Pastor's Spiritual Reflections

Church of the Holy Name  
 

By Fr. Leo Schneider (1/4/2009)


 

Dear People of Holy Name,

In Luke’s infancy narrative that we heard at Christmas, the first to see the Child Jesus are the Shepherds. The angel appears to them to announce the birth of the Savior. The beauty of Luke’s gospel is that it is the outcasts of society who are invited in first, the poor shepherds who live in the hills tending the sheep, to see the infant Christ.

In Matthew’s version that we hear today there is another surprise. The first to seek and see the Christ are the magi from the East. These men were Gentiles, not Jews. This expresses the experience of the early Church, where many of the Jew’s were indifferent to the claim that Jesus was the Son of God. It also makes Matthew’s point that Jesus came for all people, Jew as well as Gentile. Thus Jesus instructs his disciples at the end of the Gospel to go forth and baptize all nations in the name of the Trinity.

As I think about the Christ who came for all people and who did not exclude the outcast and the sinner, it makes me wonder how we as a Church and how I myself as an individual have built our faith on the foundation of such a loving self-sacrificing God? Are we exclusive of people? Are there people not welcomed to our table? Is there a common foundation here for us to build unity between the Churches? Such questions call us to question and dialogue about what we assume is sacred and what is not.

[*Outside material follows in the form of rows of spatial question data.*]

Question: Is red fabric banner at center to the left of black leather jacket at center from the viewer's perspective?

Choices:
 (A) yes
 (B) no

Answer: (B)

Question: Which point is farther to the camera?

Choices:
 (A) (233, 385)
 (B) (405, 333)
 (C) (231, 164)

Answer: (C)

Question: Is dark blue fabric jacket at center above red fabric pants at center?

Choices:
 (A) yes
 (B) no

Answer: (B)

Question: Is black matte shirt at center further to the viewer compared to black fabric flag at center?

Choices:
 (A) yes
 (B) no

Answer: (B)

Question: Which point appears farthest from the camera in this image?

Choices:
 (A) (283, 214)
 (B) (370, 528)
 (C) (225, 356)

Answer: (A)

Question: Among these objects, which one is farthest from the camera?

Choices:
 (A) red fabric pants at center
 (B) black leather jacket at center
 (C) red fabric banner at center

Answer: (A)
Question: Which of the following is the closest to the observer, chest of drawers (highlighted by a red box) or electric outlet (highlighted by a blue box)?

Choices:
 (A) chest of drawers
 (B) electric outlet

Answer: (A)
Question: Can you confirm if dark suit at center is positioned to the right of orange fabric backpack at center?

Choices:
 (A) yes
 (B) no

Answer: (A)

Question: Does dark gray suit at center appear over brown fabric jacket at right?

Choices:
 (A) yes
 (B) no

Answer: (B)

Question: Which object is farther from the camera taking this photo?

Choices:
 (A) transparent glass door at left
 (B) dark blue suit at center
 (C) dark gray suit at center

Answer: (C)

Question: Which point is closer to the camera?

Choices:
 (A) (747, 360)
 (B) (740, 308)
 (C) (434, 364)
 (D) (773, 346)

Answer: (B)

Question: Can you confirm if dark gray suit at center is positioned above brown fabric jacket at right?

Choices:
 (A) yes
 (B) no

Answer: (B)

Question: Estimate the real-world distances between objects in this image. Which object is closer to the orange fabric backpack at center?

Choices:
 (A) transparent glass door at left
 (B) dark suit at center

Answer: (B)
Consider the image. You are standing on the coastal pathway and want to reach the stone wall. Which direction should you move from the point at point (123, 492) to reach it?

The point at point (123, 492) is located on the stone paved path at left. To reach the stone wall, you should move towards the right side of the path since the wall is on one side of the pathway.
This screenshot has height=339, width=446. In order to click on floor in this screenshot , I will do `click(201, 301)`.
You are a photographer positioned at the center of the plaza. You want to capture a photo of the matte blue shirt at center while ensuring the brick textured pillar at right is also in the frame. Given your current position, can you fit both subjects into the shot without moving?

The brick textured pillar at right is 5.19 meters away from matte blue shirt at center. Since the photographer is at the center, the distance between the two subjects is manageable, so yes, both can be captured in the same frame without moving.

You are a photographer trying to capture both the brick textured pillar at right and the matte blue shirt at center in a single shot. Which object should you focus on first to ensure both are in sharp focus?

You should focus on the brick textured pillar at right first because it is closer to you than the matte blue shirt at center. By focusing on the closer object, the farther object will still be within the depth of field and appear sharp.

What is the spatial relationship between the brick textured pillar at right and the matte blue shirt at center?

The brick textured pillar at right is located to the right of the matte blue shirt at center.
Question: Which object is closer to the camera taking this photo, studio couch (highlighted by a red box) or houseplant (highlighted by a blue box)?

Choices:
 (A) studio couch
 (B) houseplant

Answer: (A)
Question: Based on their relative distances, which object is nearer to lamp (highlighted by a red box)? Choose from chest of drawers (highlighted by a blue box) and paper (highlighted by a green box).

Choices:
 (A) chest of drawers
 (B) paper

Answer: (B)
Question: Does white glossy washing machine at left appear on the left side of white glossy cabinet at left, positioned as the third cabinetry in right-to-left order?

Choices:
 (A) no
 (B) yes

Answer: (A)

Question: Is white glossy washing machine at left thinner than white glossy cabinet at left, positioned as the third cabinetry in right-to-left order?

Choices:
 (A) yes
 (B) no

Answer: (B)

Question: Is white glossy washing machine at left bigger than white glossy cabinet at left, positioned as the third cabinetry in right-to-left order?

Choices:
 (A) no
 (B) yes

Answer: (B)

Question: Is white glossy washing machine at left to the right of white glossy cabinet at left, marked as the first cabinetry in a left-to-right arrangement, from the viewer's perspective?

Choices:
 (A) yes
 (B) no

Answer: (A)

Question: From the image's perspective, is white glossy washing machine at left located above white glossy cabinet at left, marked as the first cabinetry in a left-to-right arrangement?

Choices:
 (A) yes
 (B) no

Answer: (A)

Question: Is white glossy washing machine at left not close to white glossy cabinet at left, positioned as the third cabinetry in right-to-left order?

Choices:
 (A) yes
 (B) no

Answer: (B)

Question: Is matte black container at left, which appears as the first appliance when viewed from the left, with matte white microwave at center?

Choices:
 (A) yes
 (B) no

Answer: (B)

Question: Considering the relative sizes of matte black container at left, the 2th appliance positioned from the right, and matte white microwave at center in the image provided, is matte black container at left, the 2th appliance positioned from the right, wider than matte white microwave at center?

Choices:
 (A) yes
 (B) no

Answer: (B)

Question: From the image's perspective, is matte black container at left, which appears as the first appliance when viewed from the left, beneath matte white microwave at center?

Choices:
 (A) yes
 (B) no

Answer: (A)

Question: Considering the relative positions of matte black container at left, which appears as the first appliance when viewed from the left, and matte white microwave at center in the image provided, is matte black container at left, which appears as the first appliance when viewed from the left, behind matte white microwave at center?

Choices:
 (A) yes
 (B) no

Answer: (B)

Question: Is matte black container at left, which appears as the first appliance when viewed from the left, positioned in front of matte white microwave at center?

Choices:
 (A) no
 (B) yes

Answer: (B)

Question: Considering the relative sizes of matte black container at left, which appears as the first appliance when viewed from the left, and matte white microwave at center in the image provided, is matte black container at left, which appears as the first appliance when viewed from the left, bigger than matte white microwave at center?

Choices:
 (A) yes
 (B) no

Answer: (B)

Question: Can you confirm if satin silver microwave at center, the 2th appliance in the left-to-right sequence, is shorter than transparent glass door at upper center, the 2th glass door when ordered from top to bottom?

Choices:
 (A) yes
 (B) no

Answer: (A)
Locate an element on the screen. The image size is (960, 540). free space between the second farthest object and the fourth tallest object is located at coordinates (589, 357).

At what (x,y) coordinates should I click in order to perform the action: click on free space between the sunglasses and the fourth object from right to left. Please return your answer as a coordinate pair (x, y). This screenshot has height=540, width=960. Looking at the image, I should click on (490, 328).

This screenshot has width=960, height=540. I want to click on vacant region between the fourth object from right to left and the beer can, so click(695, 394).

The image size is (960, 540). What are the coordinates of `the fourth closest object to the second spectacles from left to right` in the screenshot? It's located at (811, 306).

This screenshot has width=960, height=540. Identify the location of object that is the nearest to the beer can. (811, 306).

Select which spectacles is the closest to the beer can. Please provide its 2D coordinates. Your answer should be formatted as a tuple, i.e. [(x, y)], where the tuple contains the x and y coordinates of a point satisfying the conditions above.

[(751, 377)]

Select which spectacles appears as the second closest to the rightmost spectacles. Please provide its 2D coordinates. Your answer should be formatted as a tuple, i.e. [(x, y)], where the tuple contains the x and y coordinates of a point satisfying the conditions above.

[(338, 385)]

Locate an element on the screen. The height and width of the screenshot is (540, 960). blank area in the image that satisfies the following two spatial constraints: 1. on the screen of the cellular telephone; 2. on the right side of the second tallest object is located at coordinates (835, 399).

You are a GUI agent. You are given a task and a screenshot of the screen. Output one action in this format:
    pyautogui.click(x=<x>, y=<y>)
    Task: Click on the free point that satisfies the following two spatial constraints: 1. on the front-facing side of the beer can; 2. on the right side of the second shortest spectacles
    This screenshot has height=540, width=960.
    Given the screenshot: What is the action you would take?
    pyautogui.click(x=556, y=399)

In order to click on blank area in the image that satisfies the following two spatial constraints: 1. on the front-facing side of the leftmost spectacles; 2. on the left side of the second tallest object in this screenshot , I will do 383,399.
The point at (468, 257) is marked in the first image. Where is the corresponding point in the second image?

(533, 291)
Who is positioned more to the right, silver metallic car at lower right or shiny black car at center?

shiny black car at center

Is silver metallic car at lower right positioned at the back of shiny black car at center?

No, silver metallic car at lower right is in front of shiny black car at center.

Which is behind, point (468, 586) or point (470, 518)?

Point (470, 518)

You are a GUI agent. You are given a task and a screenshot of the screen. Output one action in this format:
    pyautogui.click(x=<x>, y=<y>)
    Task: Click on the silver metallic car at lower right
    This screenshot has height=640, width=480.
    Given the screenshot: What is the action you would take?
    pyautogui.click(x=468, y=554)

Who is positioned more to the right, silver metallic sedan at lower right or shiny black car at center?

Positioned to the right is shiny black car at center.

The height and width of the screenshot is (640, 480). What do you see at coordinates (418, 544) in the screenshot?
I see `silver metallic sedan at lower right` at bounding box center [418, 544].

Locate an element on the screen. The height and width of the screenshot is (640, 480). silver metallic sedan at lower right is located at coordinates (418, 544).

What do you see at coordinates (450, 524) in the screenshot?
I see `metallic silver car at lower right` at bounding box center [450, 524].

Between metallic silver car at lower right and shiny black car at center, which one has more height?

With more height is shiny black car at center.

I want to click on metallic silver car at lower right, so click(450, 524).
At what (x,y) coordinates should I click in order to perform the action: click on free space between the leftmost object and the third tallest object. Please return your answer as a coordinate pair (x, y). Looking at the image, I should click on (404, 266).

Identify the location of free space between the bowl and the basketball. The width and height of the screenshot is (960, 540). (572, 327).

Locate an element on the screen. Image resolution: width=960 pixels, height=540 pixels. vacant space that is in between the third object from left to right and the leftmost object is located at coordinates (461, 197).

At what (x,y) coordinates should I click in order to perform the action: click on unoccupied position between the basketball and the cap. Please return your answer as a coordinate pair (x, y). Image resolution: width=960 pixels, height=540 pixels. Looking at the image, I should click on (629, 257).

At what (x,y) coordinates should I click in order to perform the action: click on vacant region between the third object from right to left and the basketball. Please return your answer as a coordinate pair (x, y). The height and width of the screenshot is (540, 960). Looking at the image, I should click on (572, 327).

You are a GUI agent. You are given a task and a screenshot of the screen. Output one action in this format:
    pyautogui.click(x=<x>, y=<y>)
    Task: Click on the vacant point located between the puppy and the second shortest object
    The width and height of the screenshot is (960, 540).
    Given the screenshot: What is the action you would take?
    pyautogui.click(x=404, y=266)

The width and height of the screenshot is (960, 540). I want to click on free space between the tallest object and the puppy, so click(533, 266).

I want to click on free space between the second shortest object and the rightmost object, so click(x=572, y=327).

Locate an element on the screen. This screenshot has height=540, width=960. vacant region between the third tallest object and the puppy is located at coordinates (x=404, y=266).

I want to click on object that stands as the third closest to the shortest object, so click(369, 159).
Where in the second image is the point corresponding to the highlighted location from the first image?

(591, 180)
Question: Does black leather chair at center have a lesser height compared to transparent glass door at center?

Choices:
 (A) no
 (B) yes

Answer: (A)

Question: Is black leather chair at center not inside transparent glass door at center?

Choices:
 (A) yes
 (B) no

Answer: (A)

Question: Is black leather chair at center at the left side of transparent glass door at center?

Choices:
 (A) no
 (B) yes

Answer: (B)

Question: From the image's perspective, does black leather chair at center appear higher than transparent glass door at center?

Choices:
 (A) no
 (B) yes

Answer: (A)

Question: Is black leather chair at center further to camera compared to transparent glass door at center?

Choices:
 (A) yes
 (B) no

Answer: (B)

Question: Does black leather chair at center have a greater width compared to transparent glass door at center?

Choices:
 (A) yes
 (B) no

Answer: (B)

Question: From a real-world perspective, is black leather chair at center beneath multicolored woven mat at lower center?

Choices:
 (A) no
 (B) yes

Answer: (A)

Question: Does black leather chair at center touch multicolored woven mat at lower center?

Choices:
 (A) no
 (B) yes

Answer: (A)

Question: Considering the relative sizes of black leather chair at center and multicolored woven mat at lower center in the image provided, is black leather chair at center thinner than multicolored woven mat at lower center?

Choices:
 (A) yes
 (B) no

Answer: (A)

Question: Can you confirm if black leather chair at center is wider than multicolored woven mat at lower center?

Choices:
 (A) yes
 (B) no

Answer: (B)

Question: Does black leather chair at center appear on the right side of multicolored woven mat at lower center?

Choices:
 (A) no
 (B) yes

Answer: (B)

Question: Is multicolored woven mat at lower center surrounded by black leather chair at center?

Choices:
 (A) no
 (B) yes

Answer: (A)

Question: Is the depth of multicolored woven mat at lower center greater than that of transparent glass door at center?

To honestly reflect on the questions above we need to be able to rise above cultural assumptions to discover anew what Christ would do, or what his unconditional love calls us to do in the political, social and economic world of today. It calls us to do what the magi did, to set out and seek the Lord even if it takes us to ‘foreign’ lands, to places we are not comfortable with. It is then we will be able to offer the symbolic gifts to Christ that they gave, gold, frankincense and myrrh.

In the giving of gold they offered the riches of this life to the Lord. With the frankincense they offered their spirits as their prayers would rise with the incense, and the myrrh expressed their willingness to share in Christ’s death to rise with him, as myrrh was used for burial preparation. These gifts are the gifts put in their hands by the early Church and reflect their faith in the life, death and resurrection of the Lord Jesus.

We are called to give the gold of our lives to the Lord by looking at material possession through the eyes of the Gospel. We are called to give our lives to the Lord through the use of our gifts and talents given in service of the one who made us. In doing so we dedicate our lives to the Lord, thus accepting the call to unite our lives with his so that we may share fully in is life, his suffering and death, and ultimately in his resurrection.

When we truly give the Lord our gold, frankincense and myrrh, our lives become holy. For it is then we achieve the purpose and mission of our lives here on earth, and become ready with eager hearts to embrace the gift of death that finally brings to us the unity with God we so long for.

Ours is to realize that Christ came for us and that our ultimate goal is to share as fully as we can in his life. To do so we strive each day to seek the Lord, wherever that may take us, and to continually offer to the Lord the gold, frankincense and myrrh of our lives. May the Lord help us know his great love for us, may he inspire us to seek him in all things and may we learn to share fully in his life in giving back to him our gifts of gold, frankincense and myrrh.